In much of the North Island soil moisture levels were at least 50 millimetres below normal at 9am today, with conditions worse than during last summer's severe drought in some places.
The east coast south of Gisborne is better off than elsewhere, with parts of Northland also not so dry.
The rain that fell today brought nearly 18mm of rain to Hamilton, after nearly 30mm in the previous two days. More than 30mm fell by 6pm today in Taupo, while more than 50mm fell in Tauranga on top of 24mm yesterday.
MetService did not record any rain in New Plymouth by 6pm today, but nearly 30mm fell in the Taranaki city yesterday.
Palmerston North received only 4mm in the past three days.
A period of rain is being forecast for central areas of the North Island from the middle of next week, but MetService said it was uncertain how much would fall.
Federated Farmers Waikato dairy chairman Chris Lewis said he received a "very, very useful" 20mm today after 10mm overnight at his farm near Te Awamutu.
If the rain continued he would have some decent grass in a month to six weeks.
He could probably look at feeding stock with it in five to six weeks. At the moment, probably 98 per cent of the food being eaten by his cows was supplement.
For now, his farm was worse than it had been last year.
"There's nothing there," he said.
"My farm has got a bit of rain, and now the brown stuff is rotting down and the green stuff is slowly coming through."
Most summers Waikato had a four to six-week dry period. This year it started earlier and had lasted three to four months, Lewis said.
"The problem with two dry summers is that any profit you thought were going to make is spent on supplements."
Federated Farmers Manawatu-Rangitikei president Andrew Hoggard said he received about 8mm of rain today on top of 1mm yesterday at his farm north of Feilding.
Ideally, he needed a fall of about 30mm, followed by another good dumping a few days later.
If some warm rain did not arrive soon, there was a danger farmers would go into winter without an opportunity to grow much new grass cover, Hoggard said.
"In some places it's as bad as last year in terms of soil moisture. In terms of farmer stress it's not as bad."
A good winter and spring had meant farmers had more supplementary feed available when the dry spell hit this summer, compared to the year before. Also it had been harder to buy supplements last year because dry conditions were so widespread.

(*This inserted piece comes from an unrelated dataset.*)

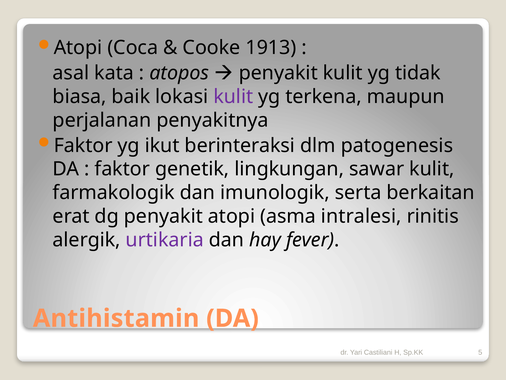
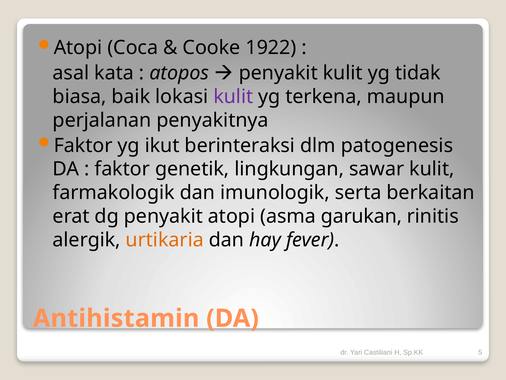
1913: 1913 -> 1922
intralesi: intralesi -> garukan
urtikaria colour: purple -> orange
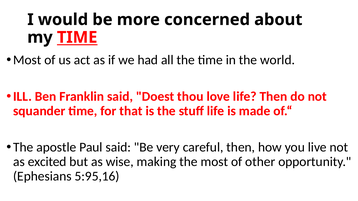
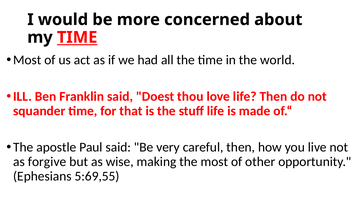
excited: excited -> forgive
5:95,16: 5:95,16 -> 5:69,55
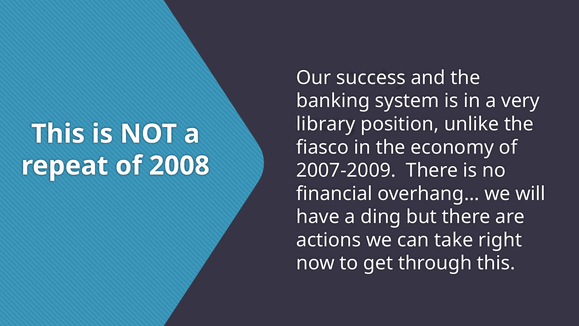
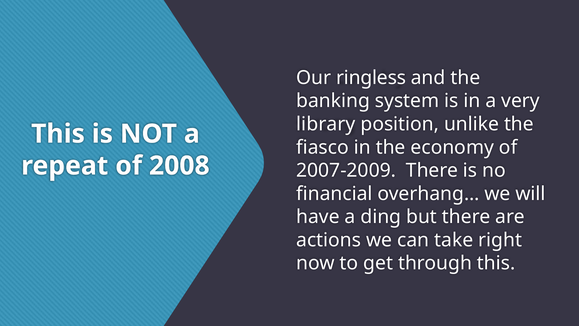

Another problem last year was that because everyone across the North Island had been trying to get rid of stock at the same time, prices for animals had been low.
"There are still farmers out there who are struggling, but by and large the impression I get is everyone is coping better than last year," Hoggard said.
Conditions have been better in the Bay of Plenty, which was doing better than a year ago, Bay of Plenty Federated Farmers president Rick Powdrell said.
"Even though we haven't had a lot of rainfall, we kept getting rainfall when we needed it," he said.
His farm behind Te Puke had 18.5mm from 7.30am today to mid-afternoon, 24mm in the 24 hours before that, and 13mm the day before.
"In this area of the Bay of Plenty we're still green. We got 51mm out of [Cyclone] Lusi [in mid-March]."